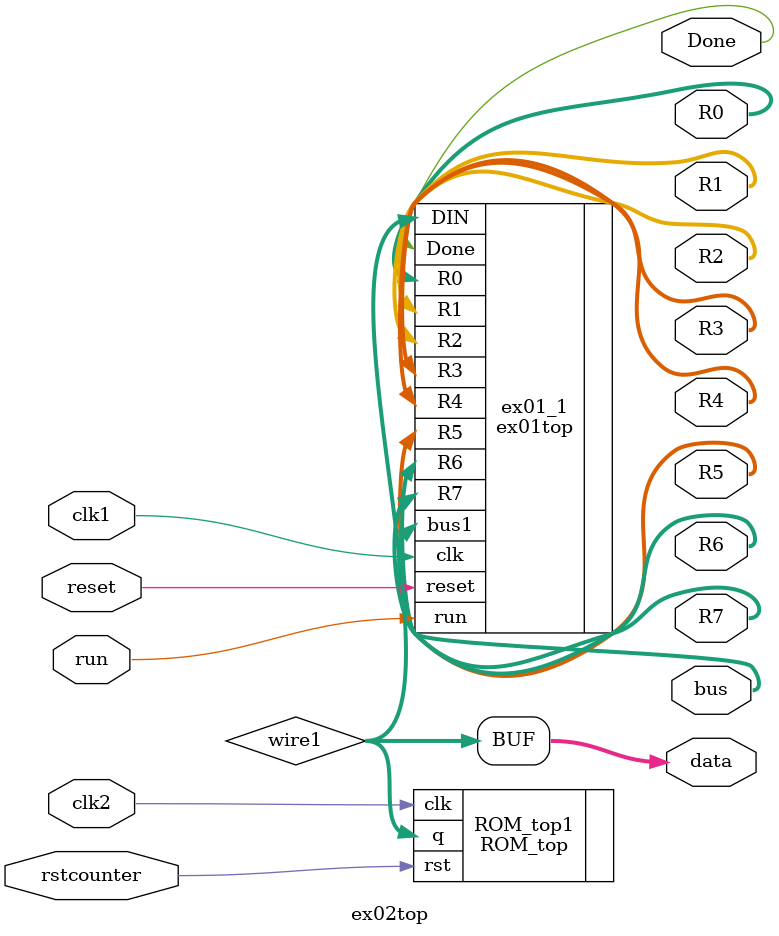
<source format=sv>
module ex02top (
	input logic clk1,
	input logic clk2,
	input logic rstcounter,
	input logic reset,
	input logic run,
	output logic [8:0] data,
	output logic [8:0] bus,
	output logic [8:0] R7, R6, R5, R4, R3, R2, R1, R0,
	output logic Done
);

	reg [8:0] wire1;
	assign data = wire1; 

	ex01top ex01_1 (
		.clk (clk1),
		.reset (reset),
		.run (run),
		.DIN (wire1),
		.bus1 (bus),
		.R7 (R7),
		.R6 (R6),
		.R5 (R5),
		.R4 (R4),
		.R3 (R3),
		.R2 (R2),
		.R1 (R1),
		.R0 (R0),
		.Done (Done)
	);

	ROM_top ROM_top1 (
		.clk (clk2),
		.rst (rstcounter),
		.q (wire1)
	);

endmodule : ex02top

</source>
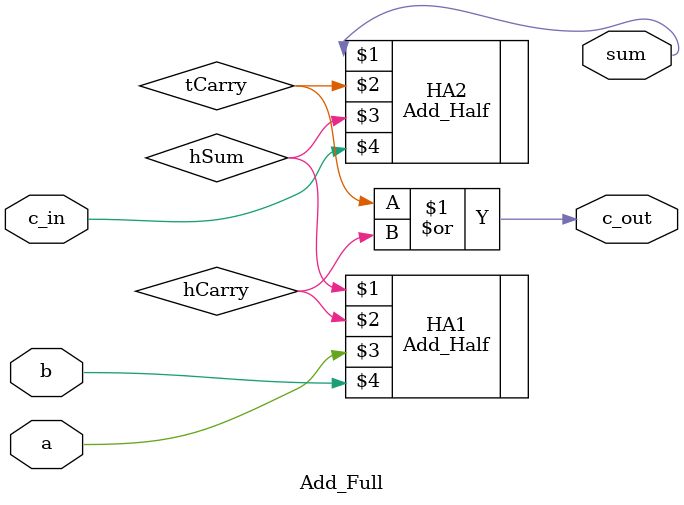
<source format=v>
`timescale 1ns / 1ps
module Add_Full(sum, c_out, a, b, c_in);

    input   a, b, c_in;
    output  sum, c_out;
    wire    hSum, hCarry, tCarry;

    Add_Half HA1(hSum, hCarry, a, b),           //1st half adder
            HA2(sum, tCarry, hSum, c_in);       //2nd half adder

    assign c_out = tCarry | hCarry;             //or gate for carry

endmodule

</source>
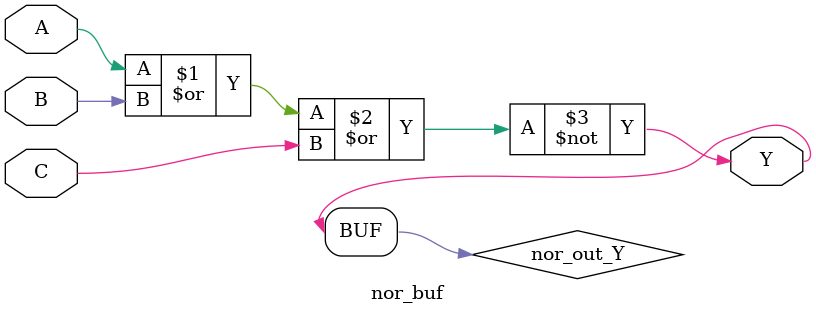
<source format=v>
module nor_buf (
    Y,
    A,
    B,
    C
);

    // Module ports
    output Y;
    input  A;
    input  B;
    input  C;

    // Local signals
    wire nor_out_Y;

    //  Name  Output      Other arguments
    nor nor_gate (nor_out_Y, A, B, C);
    buf buffer (Y, nor_out_Y);

endmodule
</source>
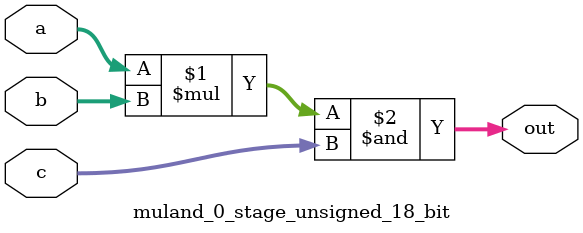
<source format=sv>
(* use_dsp = "yes" *) module muland_0_stage_unsigned_18_bit(
	input  [17:0] a,
	input  [17:0] b,
	input  [17:0] c,
	output [17:0] out
	);

	assign out = (a * b) & c;
endmodule

</source>
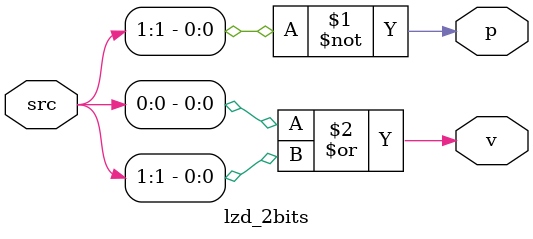
<source format=v>
module lzd_2bits(

    input	[1	:0]	src,
	output			p  ,
	output			v
);

assign	p = ~src[1:1];
assign	v = src[0:0] | src[1:1];

endmodule

</source>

▶ Work instruction: With the pictures dropped, give every entry above again exactly.

▶ Answer section:
<source format=sv>
module ex02top (
	input logic clk1,
	input logic clk2,
	input logic rstcounter,
	input logic reset,
	input logic run,
	output logic [8:0] data,
	output logic [8:0] bus,
	output logic [8:0] R7, R6, R5, R4, R3, R2, R1, R0,
	output logic Done
);

	reg [8:0] wire1;
	assign data = wire1; 

	ex01top ex01_1 (
		.clk (clk1),
		.reset (reset),
		.run (run),
		.DIN (wire1),
		.bus1 (bus),
		.R7 (R7),
		.R6 (R6),
		.R5 (R5),
		.R4 (R4),
		.R3 (R3),
		.R2 (R2),
		.R1 (R1),
		.R0 (R0),
		.Done (Done)
	);

	ROM_top ROM_top1 (
		.clk (clk2),
		.rst (rstcounter),
		.q (wire1)
	);

endmodule : ex02top

</source>
<source format=v>
`timescale 1ns / 1ps
module Add_Full(sum, c_out, a, b, c_in);

    input   a, b, c_in;
    output  sum, c_out;
    wire    hSum, hCarry, tCarry;

    Add_Half HA1(hSum, hCarry, a, b),           //1st half adder
            HA2(sum, tCarry, hSum, c_in);       //2nd half adder

    assign c_out = tCarry | hCarry;             //or gate for carry

endmodule

</source>
<source format=v>
module nor_buf (
    Y,
    A,
    B,
    C
);

    // Module ports
    output Y;
    input  A;
    input  B;
    input  C;

    // Local signals
    wire nor_out_Y;

    //  Name  Output      Other arguments
    nor nor_gate (nor_out_Y, A, B, C);
    buf buffer (Y, nor_out_Y);

endmodule
</source>
<source format=sv>
(* use_dsp = "yes" *) module muland_0_stage_unsigned_18_bit(
	input  [17:0] a,
	input  [17:0] b,
	input  [17:0] c,
	output [17:0] out
	);

	assign out = (a * b) & c;
endmodule

</source>
<source format=v>
module lzd_2bits(

    input	[1	:0]	src,
	output			p  ,
	output			v
);

assign	p = ~src[1:1];
assign	v = src[0:0] | src[1:1];

endmodule

</source>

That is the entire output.